• **DOCUMENT SECTION**:
During Thursday night's Fox News/Google debate, moderators asked Rep. Michele Bachmann, R-Minn., how much of a person's income a person ought to be allowed to keep.

She used the question, of course, to take a shot at President Obama and said people deserve to keep all the money they earn.

"Barack Obama seems to think that when we earn money, it belongs to him, and we're lucky just to keep a little bit of it," Bachmann said on the stage in Florida.

So does Bachmann go on to call for a repeal of federal income tax?

Nope.

"Obviously, we have to give money back to the government so we can run the government, but we need to have a different mindset," she said.

So Bachmann hates the income tax (it's endorsed by that socialist Barack Obama, after all) but only when Democrats are spending the money; as soon as there's a Republican in office, the income tax is necessary and A-OK by her.

There's a lot about Bachmann's branch of the conservative movement that is disingenuous and ideologically inconsistent, but income tax is perhaps the greatest hypocrisy this caucus season.

• **PROBLEMS AND TASKS**:
**A)** In the passage on Michele Bachmann's debate remarks, which two organizations hosted the Thursday night debate?
**B)** Extend the passage on Michele Bachmann's income tax remarks, starting after its last sentence.

• **DATA BLOCK**:
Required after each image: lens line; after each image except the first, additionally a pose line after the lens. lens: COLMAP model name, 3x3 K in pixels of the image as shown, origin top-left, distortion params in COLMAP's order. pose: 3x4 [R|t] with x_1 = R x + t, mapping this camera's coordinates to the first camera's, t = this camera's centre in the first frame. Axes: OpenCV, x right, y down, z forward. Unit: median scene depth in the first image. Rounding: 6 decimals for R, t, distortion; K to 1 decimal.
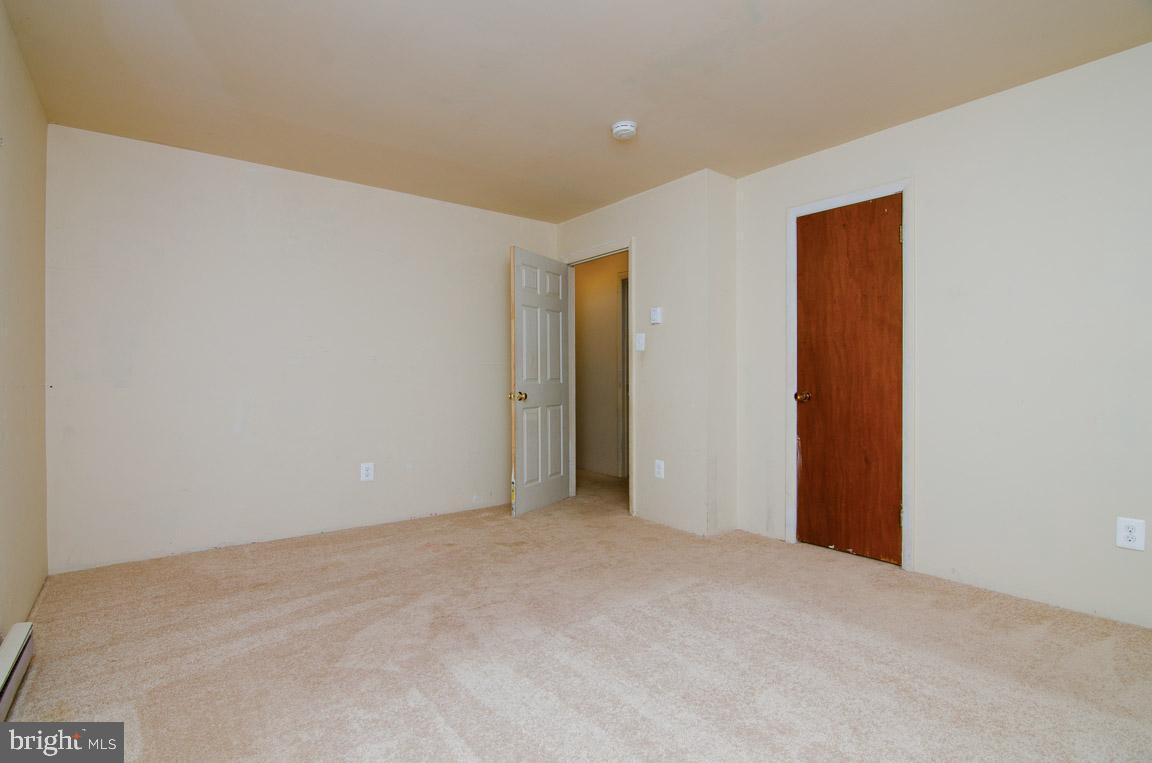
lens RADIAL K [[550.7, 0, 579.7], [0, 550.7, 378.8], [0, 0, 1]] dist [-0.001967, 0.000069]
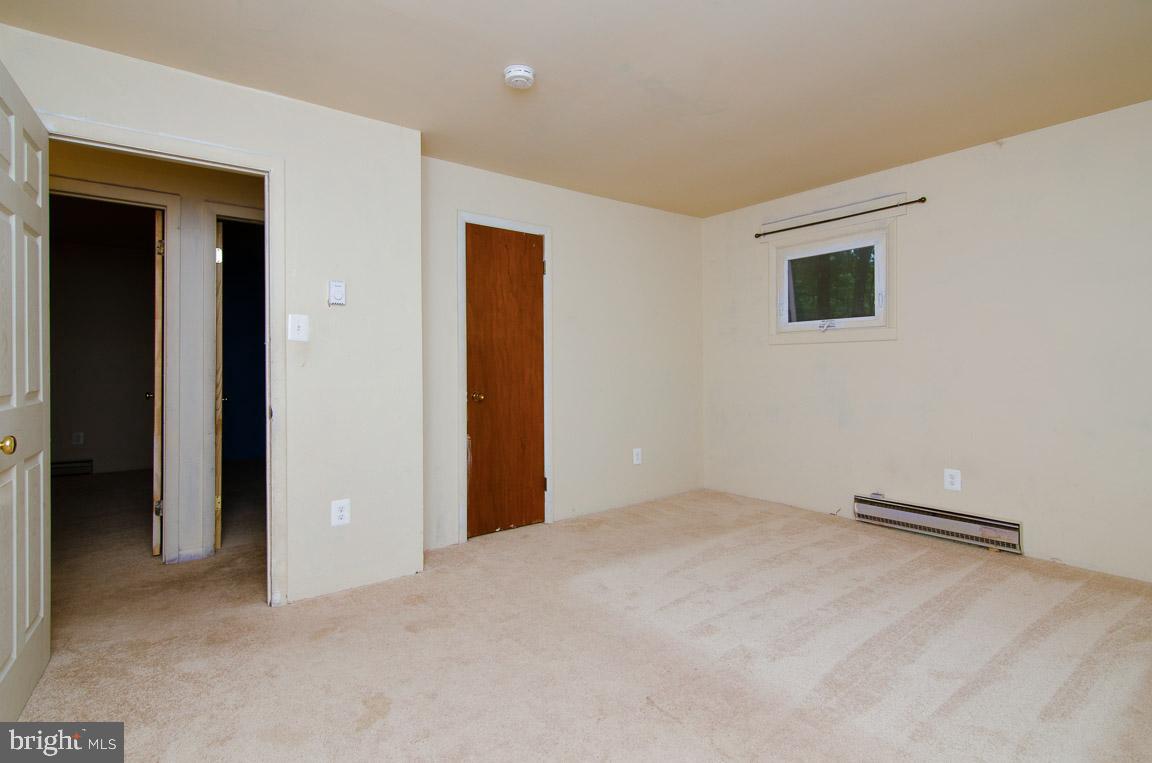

• **RESPONSE LIST**:
**A)** Fox News and Google.

**B)**
Bachmann and other so-called Tea Party conservatives get away with framing the income tax as stealing by the government, but none of them are calling for its abolishment. What's more, she doesn't even have a clear plan to reduce the federal income tax.

Even relatively mainstream Republicans such as Herman Cain and Jon Huntsman, for instance, have plans to decrease the income-tax burden. At the debate on Thursday, Georgia Republican Cain said he'd boot current federal taxes altogether and replace them with a flat 9 percent personal income tax, a 9 percent corporate tax, and a 9 percent national sales tax.

And former Utah Gov. Huntsman promised not to raise taxes saying, "This is the worst time to be raising taxes, and everybody knows that." Instead, he'd eliminate loopholes and deductions and replace the current tax-level system with just three income tiers.

Then there are the libertarian tax hawks in the race. Former New Mexico Gov. Gary Johnson wants to simplify the personal income-tax system and get rid of the corporate tax altogether, opening the possibility of individuals incorporating themselves and living income tax-free. And there's U.S. Rep. Ron Paul, R-Texas, who would abolish the income tax, the capital-gains tax, and the death tax altogether.

Yet Bachmann is the candidate called a favorite of the Tea Party — a movement supposedly based on the acronym "Taxed Enough Already." Given her moderate stance on taxation, it looks like the Tea Party picked the wrong darling.